Why Your Secrets Scanner Yells About Things That Are Not Secrets.
Cybersecurity
Out-of-the-box secret scanners produce 100s of alerts a week, most of them noise. Tuning the signal-to-noise ratio is what separates a working secrets program from one that everyone has muted.
By Arjun Raghavan, Security & Systems Lead, BIPI · February 20, 2026 · 6 min read
Every team that turns on GitHub secret scanning, GitLeaks, TruffleHog, or any CI-integrated secret detector goes through the same arc. Initial enthusiasm: 'we are catching real exposures.' Two weeks later: 'why is this thing still alerting on the same test fixture?' Two months later: the channel is muted, the alerts are ignored, and a real secret leak goes unnoticed in the noise.
The problem is not the scanner. The problem is the absence of a tuning workflow that mature SOC programs apply to other detection systems.
The default false-positive sources
- Test fixtures with example tokens that look real but are not. AKIAEXAMPLE..., test-stripe-keys, JWT samples in unit tests.
- Documentation that includes redacted credentials with the format intact.
- Expired or rotated secrets that are still in git history.
- Synthetic credentials in test environments that should never reach production but are valid-shaped.
- Third-party vendor SDKs that include example/sandbox keys in their published source.
- Generated random strings that happen to match secret patterns by coincidence.
The wrong fix: blanket suppression
The team's first response is usually to add file-level or path-level suppressions. /tests/**, /docs/**, *.example.* are all marked exempt. Now real secrets in test files do not alert. We have seen real production credentials committed into a 'tests' folder by an engineer who thought it was just a fixture.
Suppression by path is a heavy hammer. It treats the entire path as untrusted and stops scanning. Better is suppression by content pattern with a documented reason.

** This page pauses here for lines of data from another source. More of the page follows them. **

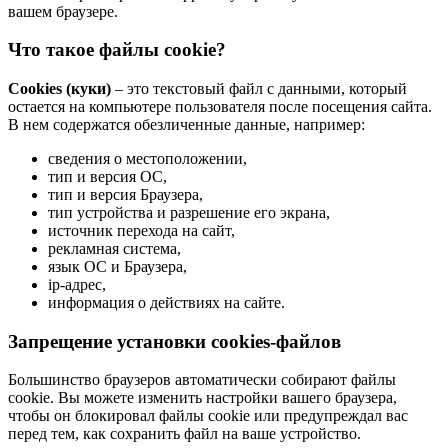
вашем браузере.
Что такое файлы cookie?
Cookies (куки)
– это текстовый файл с данными, который
остается на компьютере пользователя после посещения сайта.
В нем содержатся обезличенные данные, например:
сведения о местоположении,
тип и версия ОС,
тип и версия Браузера,
тип устройства и разрешение его экрана,
источник перехода на сайт,
рекламная система,
язык ОС и Браузера,
ip-адрес,
информация о действиях на сайте.
Запрещение установки cookies-файлов
Большинство браузеров автоматически собирают файлы
cookie. Вы можете изменить настройки вашего браузера,
чтобы он блокировал файлы cookie или предупреждал вас
перед тем, как сохранить файл на ваше устройство.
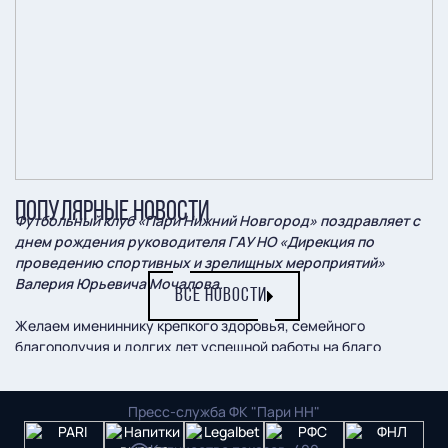
ПОПУЛЯРНЫЕ НОВОСТИ
Футбольный клуб «Пари Нижний Новгород» поздравляет с
днем рождения руководителя ГАУ НО «Дирекция по
проведению спортивных и зрелищных мероприятий»
Валерия Юрьевича Мочалова.
ВСЕ НОВОСТИ
Желаем имениннику крепкого здоровья, семейного
благополучия и долгих лет успешной работы на благо
нижегородского спорта!
Пресс-служба ФК "Пари НН"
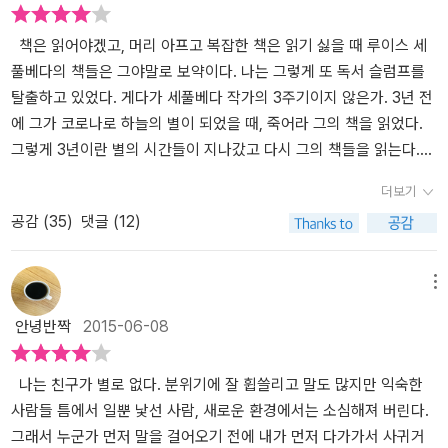
책은 읽어야겠고, 머리 아프고 복잡한 책은 읽기 싫을 때 루이스 세
풀베다의 책들은 그야말로 보약이다. 나는 그렇게 또 독서 슬럼프를
탈출하고 있었다. 게다가 세풀베다 작가의 3주기이지 않은가. 3년 전
에 그가 코로나로 하늘의 별이 되었을 때, 죽어라 그의 책을 읽었다.
그렇게 3년이란 별의 시간들이 지나갔고 다시 그의 책들을 읽는다.
이거야말로 책이 가진 영원불멸성이 아닌가. 세풀베다 작가의 전작
더보기
을 읽었다고 생각했지만 아니었다. 아마 아이들을 위한 동화라고 생
공감 (
35
)
댓글 (12)
각해서 애써 구해서 읽지 않았던 게 아니었을까. 오늘 도서관을 방문
했고, 서가에서 냉큼 <생쥐와 친구가 된 고양이>를 꺼내서 읽기 시작
했다. 금세 다 읽을 수가 있었다. 등산철이 되어서 그런지 도서관 주차
메뉴
장에 주차할 곳이 없어서 조금 짜증이 났다. 오늘 만난 <생쥐와 친구
안녕반짝
2015-06-08
가 된 고양이>의 스토리는 간단하다. 화자(세풀베다)의 아들 막스가
반려묘 믹스를 입양했고, 막스와 믹스는 둘도 없는 친구가 된다. 아기
고양이 믹스는 자유로운 영혼의 소유자였으며, 막스가 커 가면서 둘
나는 친구가 별로 없다. 분위기에 잘 휩쓸리고 말도 많지만 익숙한
사이의 관계는 더욱 돈독해진다. 막스가 18세가 되던 해에, 부모님의
사람들 틈에서 일뿐 낯선 사람, 새로운 환경에서는 소심해져 버린다.
도움을 받아 막스는 독립한다. 28살도 아니고 18살에! 대단하지 않은
그래서 누군가 먼저 말을 걸어오기 전에 내가 먼저 다가가서 사귀거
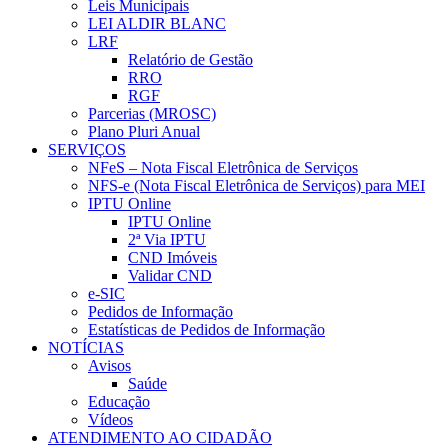
Leis Municipais
LEI ALDIR BLANC
LRF
Relatório de Gestão
RRO
RGF
Parcerias (MROSC)
Plano Pluri Anual
SERVIÇOS
NFeS – Nota Fiscal Eletrônica de Serviços
NFS-e (Nota Fiscal Eletrônica de Serviços) para MEI
IPTU Online
IPTU Online
2ª Via IPTU
CND Imóveis
Validar CND
e-SIC
Pedidos de Informação
Estatísticas de Pedidos de Informação
NOTÍCIAS
Avisos
Saúde
Educação
Vídeos
ATENDIMENTO AO CIDADÃO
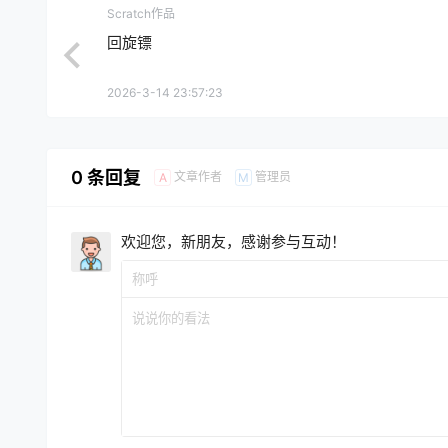
Scratch作品
回旋镖
2026-3-14 23:57:23
0 条回复
文章作者
管理员
A
M
欢迎您，新朋友，感谢参与互动！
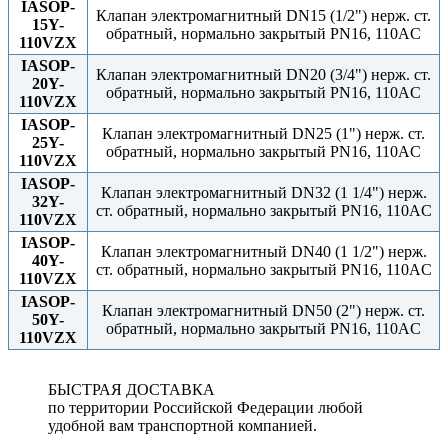
IASOP-
Клапан электромагнитный DN15 (1/2") нерж. ст.
15Y-
обратный, нормально закрытый PN16, 110AC
110VZX
IASOP-
Клапан электромагнитный DN20 (3/4") нерж. ст.
20Y-
обратный, нормально закрытый PN16, 110AC
110VZX
IASOP-
Клапан электромагнитный DN25 (1") нерж. ст.
25Y-
обратный, нормально закрытый PN16, 110AC
110VZX
IASOP-
Клапан электромагнитный DN32 (1 1/4") нерж.
32Y-
ст. обратный, нормально закрытый PN16, 110AC
110VZX
IASOP-
Клапан электромагнитный DN40 (1 1/2") нерж.
40Y-
ст. обратный, нормально закрытый PN16, 110AC
110VZX
IASOP-
Клапан электромагнитный DN50 (2") нерж. ст.
50Y-
обратный, нормально закрытый PN16, 110AC
110VZX
БЫСТРАЯ ДОСТАВКА
по территории Российской Федерации любой
удобной вам транспортной компанией.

The right fix: pattern-level allowlisting
For each repeated false positive, identify the specific pattern and document it. AKIAIOSFODNN7EXAMPLE is a documented AWS example key. Add it to an allowlist with a note. The next match continues to alert. New false positives still appear, but the queue is now manageable.
Tools that support this well: GitHub secret scanning custom patterns and exclusions, GitLeaks .gitleaksignore, semgrep rules with metadata. Tools that support it badly: anything with global suppression only.
Allowlisting AKIAEXAMPLE specifically is safe. Allowlisting all AWS keys in /tests/ is dangerous.
Severity by validity
GitHub's partner secret-scanning program does this well: when a real-looking AWS key is detected, it is automatically validated against AWS. If it is active, severity is critical. If it is inactive, lower. The team focuses on the 5 percent that are actually exploitable.
We replicate this for self-hosted scanning: every detected credential is run through a validity probe (a non-destructive API call to the relevant service). Active credentials get paged. Inactive ones get a ticket for cleanup but do not interrupt anyone.
Pre-commit, CI, and post-merge are different stages
- Pre-commit: high signal, low noise. Scan the diff being committed. False positives here annoy developers and erode trust.
- CI: scan the merge commit before it lands. Block on critical (active credentials).
- Post-merge / scheduled: scan the full history weekly for things that snuck in. Lower urgency, comprehensive.
- Push protection (GitHub native): block the push entirely if a high-confidence pattern is detected. Best for credential types with low false-positive rate (Stripe, AWS, OpenAI).
Rotation, not just detection
A detected secret is only handled when it is rotated. Detection without rotation pipeline means the secret stays valid in the wild even as the team flags and forgets. Mature workflows have a rotation step: when a credential is found, the platform that issued it (AWS, Vault, Doppler, internal IDP) is called to rotate, and the application is restarted to pick up the new value.
This is the part that takes engineering effort. It also distinguishes a secrets program from a secrets-detection program.
Closing
Secret scanning is one of those security practices where the defaults are good enough to feel like a working program but not good enough to be one. The work to make it useful is unglamorous: tune the patterns, validate the findings, automate the rotation. Without it, every team eventually mutes the alerts. With it, the next real exposure gets caught and fixed in minutes instead of days.